Ferroptosis is basically programmed cell death. This is a new procedure and it plays an important regulatory role in the development of many diseases including tumors, neurological ailments. Activating or blocking the ferroptosis pathway can block the progression of the disease. This provides a promising therapeutic strategy for many diseases.
According to researchers, if you could deliver DGLA precisely to a cancer cell, it could promote ferroptosis and lead to tumour cell death. Also, just knowing that this fat promotes ferroptosis might also affect how experts think about conditions such as kidney disease and neurodegeneration where they want to prevent this type of cell death.
The research team revealed that DGLA is a polyunsaturated fatty acid found in small amounts in the human body, though rarely in the human diet. Compared to other fatty acids, such as those found in fish oil, DGLA is relatively understudied. Watts has been researching dietary fats including DGLA for nearly twenty years, using the nematode 'Caenorhabditis elegans' as an animal model.

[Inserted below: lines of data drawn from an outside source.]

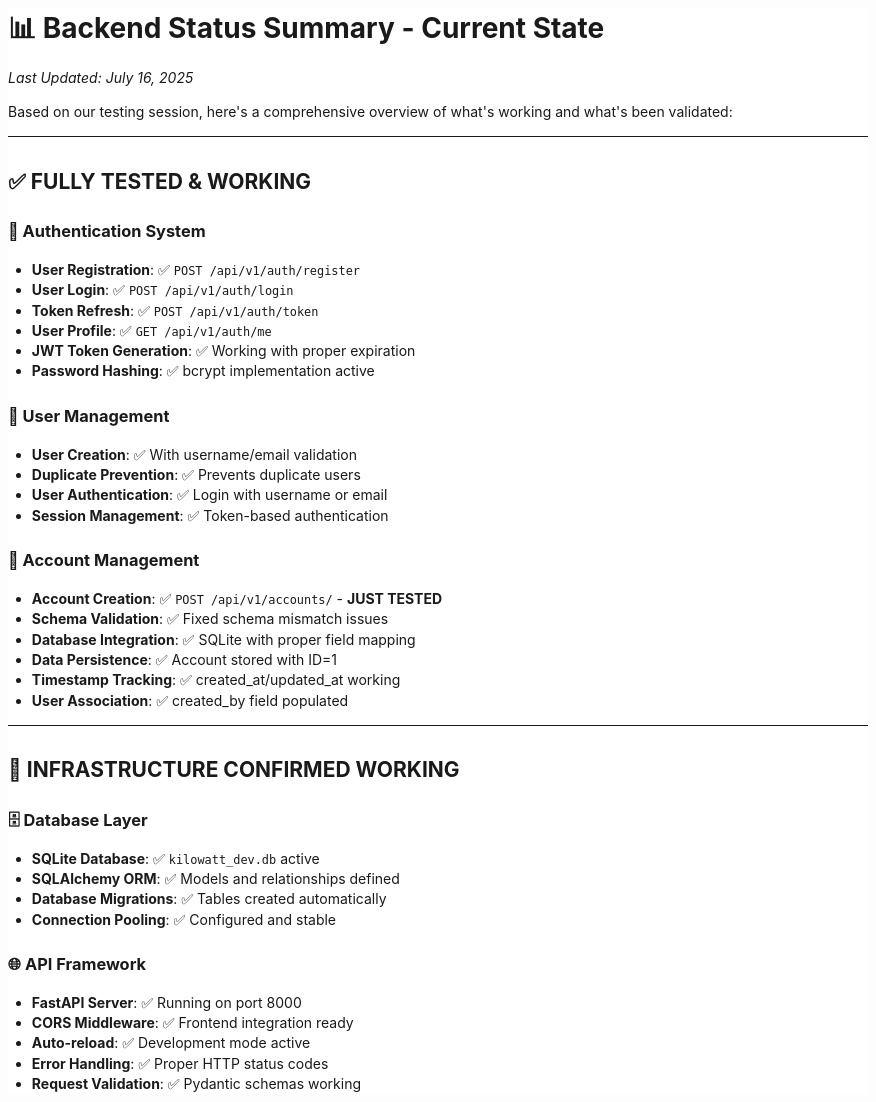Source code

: # 📊 Backend Status Summary - Current State

*Last Updated: July 16, 2025*

Based on our testing session, here's a comprehensive overview of what's working and what's been validated:

---

## ✅ **FULLY TESTED & WORKING**

### **🔐 Authentication System**
- **User Registration**: ✅ `POST /api/v1/auth/register`
- **User Login**: ✅ `POST /api/v1/auth/login` 
- **Token Refresh**: ✅ `POST /api/v1/auth/token`
- **User Profile**: ✅ `GET /api/v1/auth/me`
- **JWT Token Generation**: ✅ Working with proper expiration
- **Password Hashing**: ✅ bcrypt implementation active

### **👤 User Management**
- **User Creation**: ✅ With username/email validation
- **Duplicate Prevention**: ✅ Prevents duplicate users
- **User Authentication**: ✅ Login with username or email
- **Session Management**: ✅ Token-based authentication

### **🏢 Account Management**
- **Account Creation**: ✅ `POST /api/v1/accounts/` - **JUST TESTED**
- **Schema Validation**: ✅ Fixed schema mismatch issues
- **Database Integration**: ✅ SQLite with proper field mapping
- **Data Persistence**: ✅ Account stored with ID=1
- **Timestamp Tracking**: ✅ created_at/updated_at working
- **User Association**: ✅ created_by field populated

---

## 🔧 **INFRASTRUCTURE CONFIRMED WORKING**

### **🗄️ Database Layer**
- **SQLite Database**: ✅ `kilowatt_dev.db` active
- **SQLAlchemy ORM**: ✅ Models and relationships defined
- **Database Migrations**: ✅ Tables created automatically
- **Connection Pooling**: ✅ Configured and stable

### **🌐 API Framework**
- **FastAPI Server**: ✅ Running on port 8000
- **CORS Middleware**: ✅ Frontend integration ready
- **Auto-reload**: ✅ Development mode active
- **Error Handling**: ✅ Proper HTTP status codes
- **Request Validation**: ✅ Pydantic schemas working
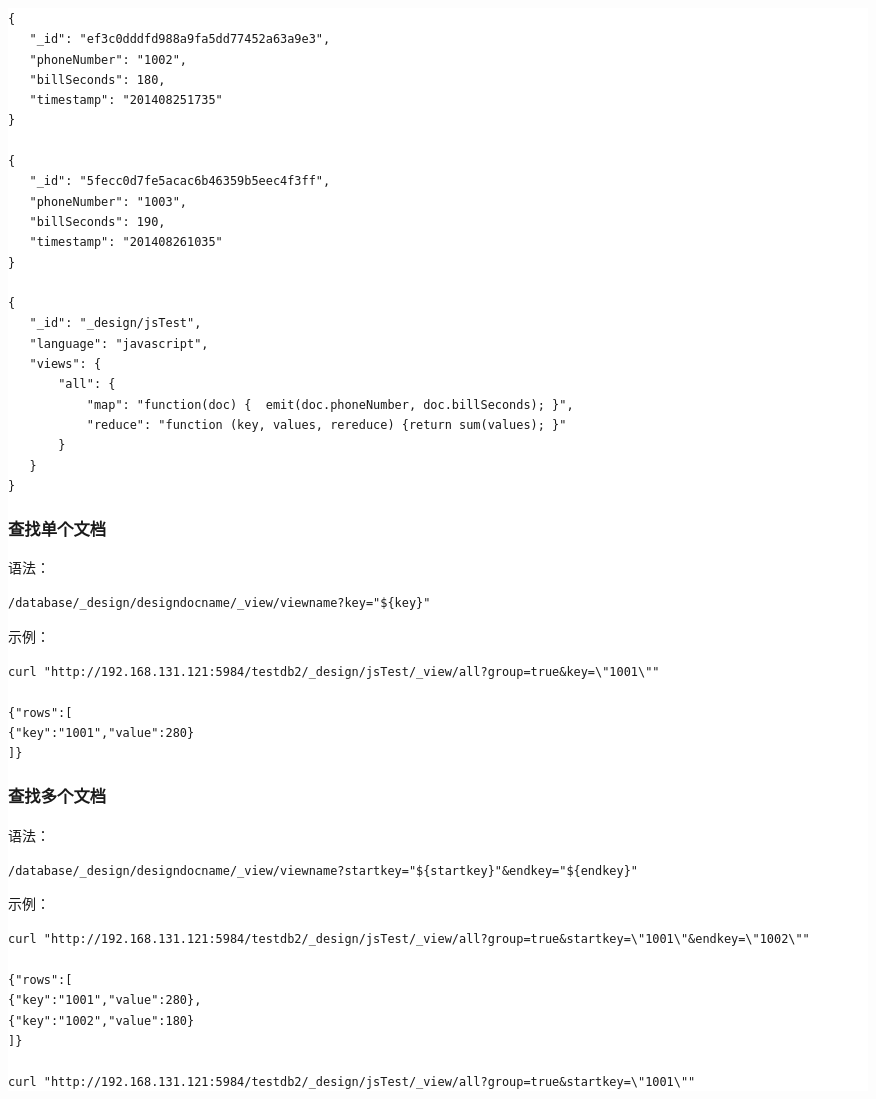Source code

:     {
       "_id": "ef3c0dddfd988a9fa5dd77452a63a9e3",
       "phoneNumber": "1002",
       "billSeconds": 180,
       "timestamp": "201408251735"
    }
    
    {
       "_id": "5fecc0d7fe5acac6b46359b5eec4f3ff",
       "phoneNumber": "1003",
       "billSeconds": 190,
       "timestamp": "201408261035"
    }
    
    {
       "_id": "_design/jsTest",
       "language": "javascript",
       "views": {
           "all": {
               "map": "function(doc) {  emit(doc.phoneNumber, doc.billSeconds); }",
               "reduce": "function (key, values, rereduce) {return sum(values); }"
           }
       }
    }    
       
    
### 查找单个文档

语法： 

    /database/_design/designdocname/_view/viewname?key="${key}"

示例：

    curl "http://192.168.131.121:5984/testdb2/_design/jsTest/_view/all?group=true&key=\"1001\""

    {"rows":[
    {"key":"1001","value":280}
    ]}       

### 查找多个文档

语法：         
    
    /database/_design/designdocname/_view/viewname?startkey="${startkey}"&endkey="${endkey}"
    
示例：         

    curl "http://192.168.131.121:5984/testdb2/_design/jsTest/_view/all?group=true&startkey=\"1001\"&endkey=\"1002\""
    
    {"rows":[
    {"key":"1001","value":280},
    {"key":"1002","value":180}
    ]}

    curl "http://192.168.131.121:5984/testdb2/_design/jsTest/_view/all?group=true&startkey=\"1001\""
    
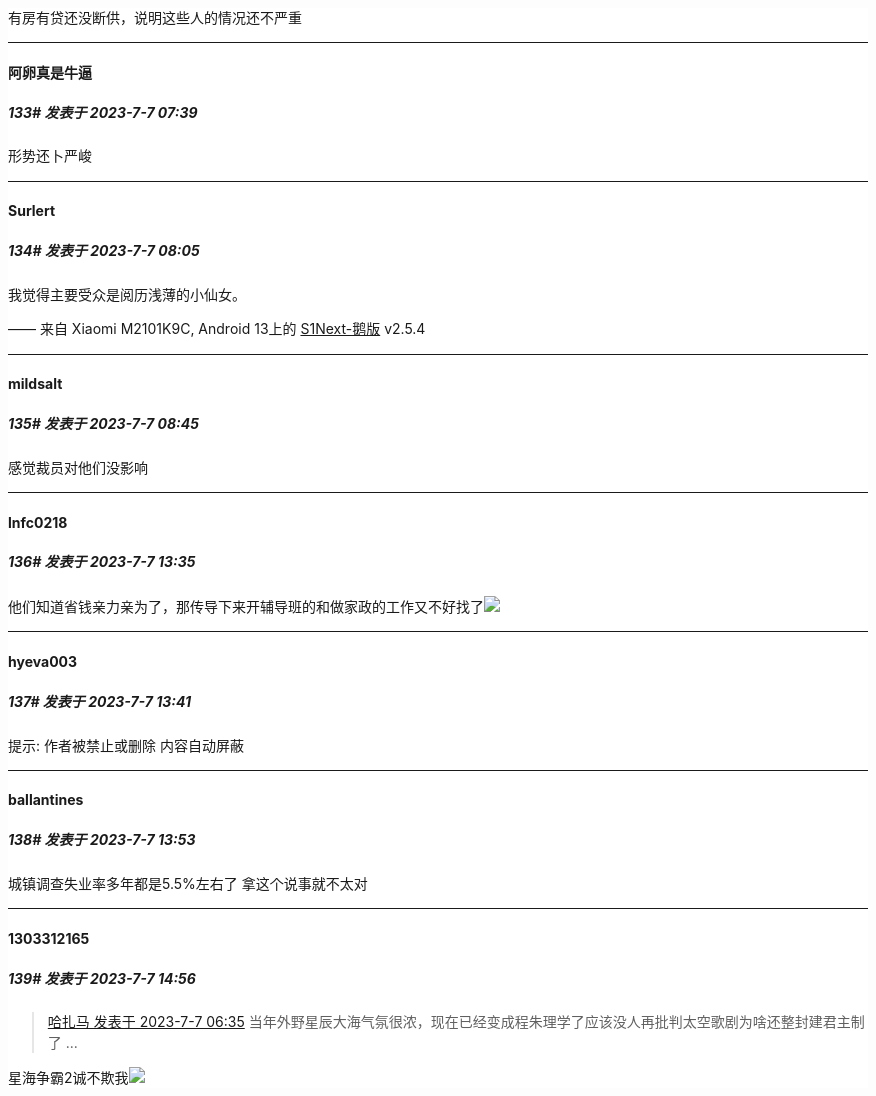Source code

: 有房有贷还没断供，说明这些人的情况还不严重

*****

####  阿卵真是牛逼  
##### 133#       发表于 2023-7-7 07:39

形势还卜严峻

*****

####  Surlert  
##### 134#       发表于 2023-7-7 08:05

我觉得主要受众是阅历浅薄的小仙女。

—— 来自 Xiaomi M2101K9C, Android 13上的 [S1Next-鹅版](https://github.com/ykrank/S1-Next/releases) v2.5.4

*****

####  mildsalt  
##### 135#       发表于 2023-7-7 08:45

感觉裁员对他们没影响

*****

####  lnfc0218  
##### 136#       发表于 2023-7-7 13:35

他们知道省钱亲力亲为了，那传导下来开辅导班的和做家政的工作又不好找了<img src="https://static.saraba1st.com/image/smiley/face2017/018.png" referrerpolicy="no-referrer">

*****

####  hyeva003  
##### 137#       发表于 2023-7-7 13:41

提示: 作者被禁止或删除 内容自动屏蔽

*****

####  ballantines  
##### 138#       发表于 2023-7-7 13:53

城镇调查失业率多年都是5.5%左右了 拿这个说事就不太对

*****

####  1303312165  
##### 139#       发表于 2023-7-7 14:56

<blockquote><a href="httphttps://bbs.saraba1st.com/2b/forum.php?mod=redirect&amp;goto=findpost&amp;pid=61580435&amp;ptid=2143233" target="_blank">哈扎马 发表于 2023-7-7 06:35</a>
当年外野星辰大海气氛很浓，现在已经变成程朱理学了应该没人再批判太空歌剧为啥还整封建君主制了 ...</blockquote>
星海争霸2诚不欺我<img src="https://static.saraba1st.com/image/smiley/face2017/042.png" referrerpolicy="no-referrer">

A microscopic worm, C. elegans is often used in molecular research because it is transparent and allows scientists to easily study cell-level activity in a whole animal over its relatively short lifespan. Results found in the C. elegans cells are also often transferable to human cells. The research team discovered that feeding nematodes a diet of DGLA-laden bacteria killed all the germ cells in the worms as well as the stem cells that make the germ cells. The way the cells died carried many signs of ferroptosis.
To see if the results would translate to human cells, researchers collaborated with experts at Stanford University, who have been studying ferroptosis and its potential for battling cancer for many years. Taking what they had learned from the nematode work, the researchers showed that DGLA could induce ferroptosis in human cancer cells. They also found interaction with another fatty acid class, called an ether lipid, that had a protective effect against DGLA. When they took out the ether lipids, the cells died faster in the presence of DGLA.